A Fernández se lo destaca por su experiencia pastoral y una sólida formación teológica. Su perfil fue inspirado por el pensamiento del padre Rafael Tello, director espiritual del padre Carlos Mugica y referente de los curas villeros, un sacerdote muy cercano a los pobres.

Este cambio, según fuentes de la Iglesia Argentina, constituye un giro en el sello   que impulsa el Papa en relación a una nueva forma de acercarse a la gente, en línea con otras designaciones de Francisco como la de Mario Poli y Gustavo Carrara en el arzobispado de Buenos Aires, así como la de Oscar Ojea en el Episcopado y la del ex obispo de Lomas de Zamora y actual presidente de la Comisión Episcopal de la Pastoral Social, Jorge Lugones.

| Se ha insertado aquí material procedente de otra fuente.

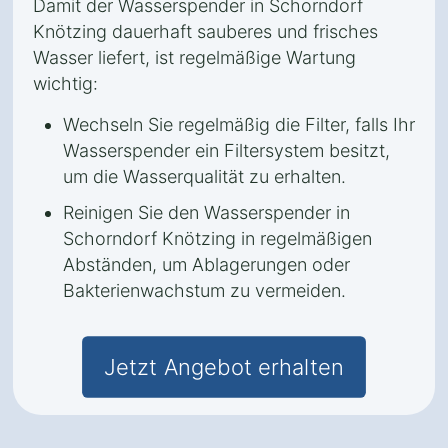
Damit der Wasserspender in Schorndorf
Knötzing dauerhaft sauberes und frisches
Wasser liefert, ist regelmäßige Wartung
wichtig:
Wechseln Sie regelmäßig die Filter, falls Ihr
Wasserspender ein Filtersystem besitzt,
um die Wasserqualität zu erhalten.
Reinigen Sie den Wasserspender in
Schorndorf Knötzing in regelmäßigen
Abständen, um Ablagerungen oder
Bakterienwachstum zu vermeiden.
Jetzt Angebot erhalten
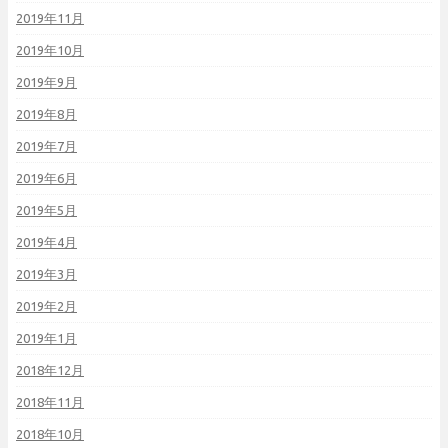
2019年11月
2019年10月
2019年9月
2019年8月
2019年7月
2019年6月
2019年5月
2019年4月
2019年3月
2019年2月
2019年1月
2018年12月
2018年11月
2018年10月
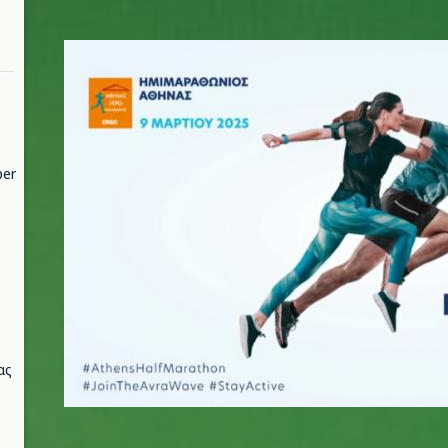
png_3.jpg
per
ας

Así, su santidad busca destacar en cada caso el trabajo territorial y el acercamiento de la iglesia no a modo de caridad sino como asistencia permanente, viviendo dentro de los lugares más vulnerables.

En rigor, en el caso de Fernández no se trata de un cura villero. Pero desde la UCA estuvo muy vinculado a los trabajos de campo relacionados a la medición de la pobreza, la indigencia y las Necesidades Básicas Insatisfechas (NBI), como una forma concreta de hacer un relevamiento y diagnóstico de la dramática situación en los barrios, con el objetivo no sólo de visibilizar las problemáticas sino también de llevar soluciones y exigirle al Estado su presencia.